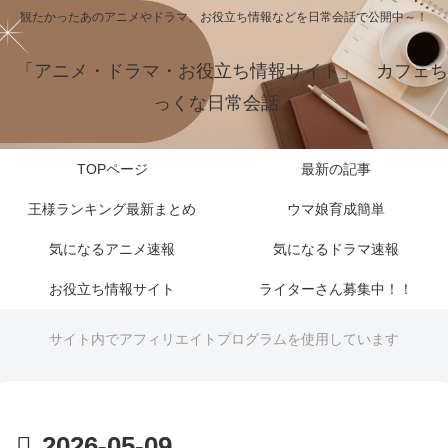
観たかったあのアニメやドラマ、お役立ち情報などを日常会話で公開中～！
「アニメ・ドラマ・お役立ち情報サイト」 カフェち
っくな日常会話
TOPページ
最新の記事
王様ランキング最新まとめ
ウマ娘育成簡単
気になるアニメ速報
気になるドラマ速報
お役立ち情報サイト
ライターさん募集中！！
サイト内でアフィリエイトプログラムを使用しています
2026-05-09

★ ★ ★

How to complete this task
Can you copy every line of the rows above word for word, leaving the pictures out?

Result for this exercise
観たかったあのアニメやドラマ、お役立ち情報などを日常会話で公開中～！
「アニメ・ドラマ・お役立ち情報サイト」 カフェち
っくな日常会話
TOPページ
最新の記事
王様ランキング最新まとめ
ウマ娘育成簡単
気になるアニメ速報
気になるドラマ速報
お役立ち情報サイト
ライターさん募集中！！
サイト内でアフィリエイトプログラムを使用しています
2026-05-09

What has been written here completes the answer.